*ACTION ITEM*.
For each statement below, decide whether it agrees with the passage on Egypt's presidential runoff, and answer yes or no with the passage's deciding words quoted exactly.
1. A Morsi victory would bring less likelihood of violence than a Shafik victory.
2. Morsi has already been named prime minister under a Shafik presidency.
3. A Shafik win might lead toward a power structure like Algeria's.

*TEXT UNDER STUDY*.
________________

Paul Pillar lays down some scenarios for a post-Parliament world:
The next near-term chapter of this story will hinge on the outcome of the second round of the presidential election. A victory by Shafik has the greatest potential to trigger an upsurge of unrest and violence, if many Egyptians come to see it as affirmation that a hoped-for revolution has been effectively reversed. There is some talk of Morsi perhaps being made prime minister under a Shafik presidency, although that would depend on understandings yet to be reached between the Brotherhood and the Supreme Council of the Armed Forces. Possibly a Shafik win would be a first step toward a power structure similar to that in Algeria, in which the president is an important player but has only partial autonomy from the military-dominated pouvoir, which more or less corresponds to what in Egypt is more often called the deep state. There would be less likelihood of violence and severe instability with a Morsi win, but that would be only the first stage in a long process of bargaining and maneuvering between the Brotherhood and the military.

________________

*DATA EXTRACT*.
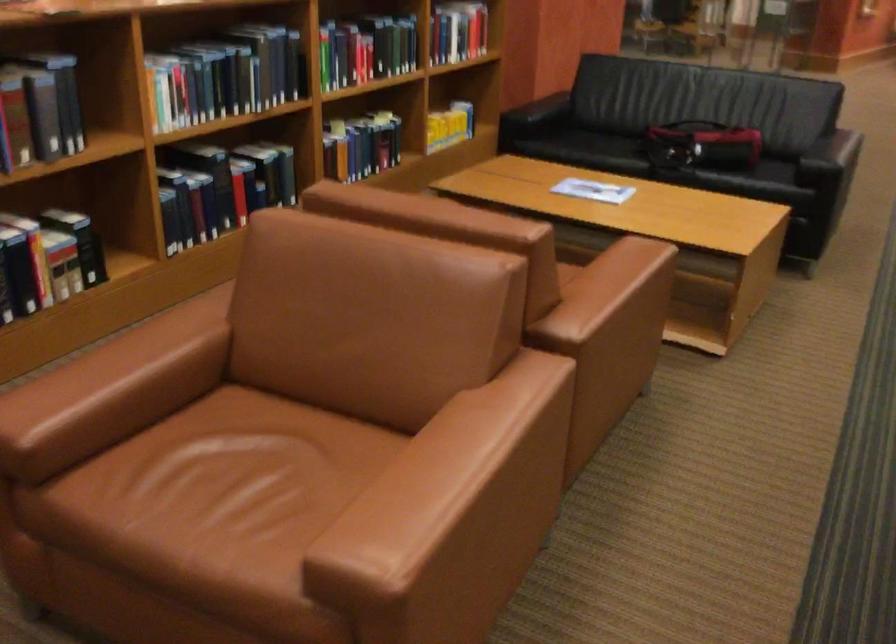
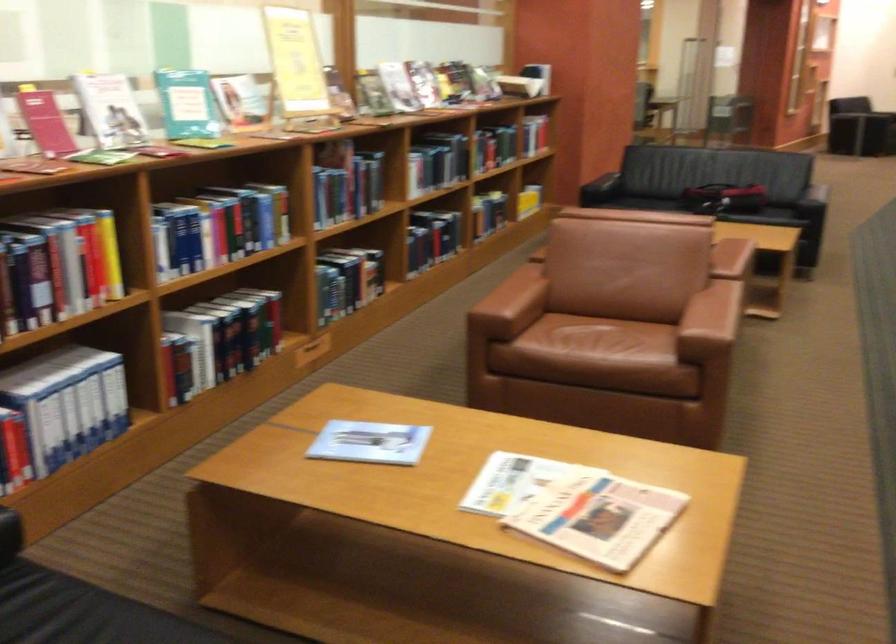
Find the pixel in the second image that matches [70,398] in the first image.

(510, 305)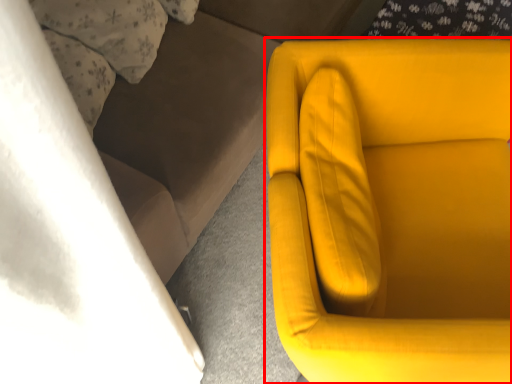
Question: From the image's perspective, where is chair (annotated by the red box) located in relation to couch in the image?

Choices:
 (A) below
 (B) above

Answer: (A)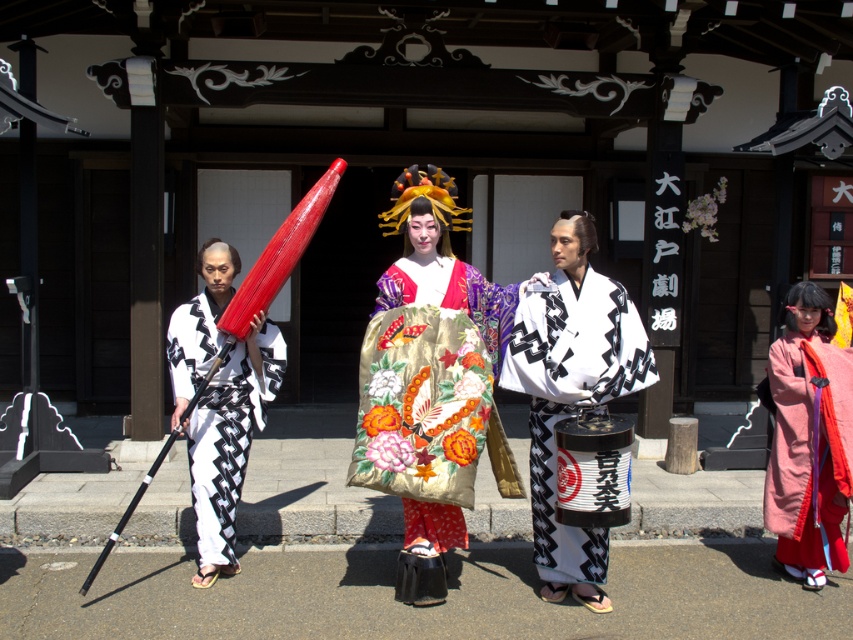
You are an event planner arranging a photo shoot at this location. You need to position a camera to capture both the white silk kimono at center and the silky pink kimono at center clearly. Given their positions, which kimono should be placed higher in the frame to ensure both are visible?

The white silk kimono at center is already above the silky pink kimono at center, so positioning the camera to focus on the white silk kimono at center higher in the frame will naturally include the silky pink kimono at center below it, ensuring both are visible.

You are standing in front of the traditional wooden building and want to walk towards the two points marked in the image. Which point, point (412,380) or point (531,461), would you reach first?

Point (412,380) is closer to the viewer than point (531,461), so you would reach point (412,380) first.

________________

*WRITTEN RESPONSE*.
1. Yes: "There would be less likelihood of violence and severe instability with a Morsi win"
2. No: "There is some talk of Morsi perhaps being made prime minister under a Shafik presidency, although that would depend on understandings yet to be reached between the Brotherhood and the Supreme Council of the Armed Forces."
3. Yes: "Possibly a Shafik win would be a first step toward a power structure similar to that in Algeria"